-- Start Source --

One concern is that opening up ones data to the scientific community can lead to the identification of errors, which may lead to feelings of embarrassment. However, this could be considered an upside - we should seek for our work to be scrutinized and errors to be pointed out, and is the sign of a competent scientist. One should rather have errors pointed out rather than risking that irreproducible data might cause even more embarrassment and disaster.

One of the biggest barriers are the costs involved in “being Open”. Firstly, making outputs readily available and usable to others takes time and significant effort. Secondly, there are costs of hosting and storage. For example, microscopy datasets reach sizes in terabytes, making such data accessible for 10 years involves serious financial commitment.

Where to next

Further reading/links:

Attribution

Content of this episode was adapted from:

Key Points

  • Open Science increases transparency in research

  • Publicly funded science should be publicly available


Intellectual Property, Licensing, and Openness

Overview

Teaching: 8 min
Exercises: 2 min
Questions
  • What is intellectual property?

-- End Source --

### Tasks to perform
A) List every bulleted item in the text on Open Science.
B) Carry on the text on Open Science, starting right after its final line.
None of the lines after this text are needed.

-- Start Dataset extract --

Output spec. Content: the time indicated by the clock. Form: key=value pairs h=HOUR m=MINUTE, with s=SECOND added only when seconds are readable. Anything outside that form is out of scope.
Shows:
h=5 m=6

-- End Dataset extract --

### Exercise responses
A)
- Open Science increases transparency in research
- Publicly funded science should be publicly available
- What is intellectual property?

B)
  • Why should I consider IP in Open Science?

Objectives
  • Timeline matters for legal protection

  • Understand what can and cannot be patented

  • Understand what licenses to use for re-use of data and software

Open Science and Intellectual property

Intellectual property (IP) is something that you create using your mind - for example, a story, an invention, an artistic work or a symbol.

The timeline of “opening” matters when one seeks legal protection for their IP.

For example, patents are granted only for inventions that are new and were not known to the public in any form. Publishing in a journal or presenting in a conference information related to the invention completely prevents the inventor from getting a patent!

You can benefit from new collaborations, industrial partnerships, and consultations which are acquired by openness. This can yield greater benefit than from patent-related royalties.

(Optional) Intellectual property protection

You can use a patent to protect a non-obvious (technical) invention that provides “technical contribution” or solves a “technical problem”. It gives you the right to take legal action against anyone who makes, uses, sells or imports it without your permission.

In principle, software can be patented. It is usually, settled by the court for each case.

Software code is copyrighted. Copyright prevents people from:

  • copying your code
  • distributing copies of it, whether free of charge or for sale.

Data cannot be patented, and in principle, it cannot be copyrighted. It is not possible to copyright facts!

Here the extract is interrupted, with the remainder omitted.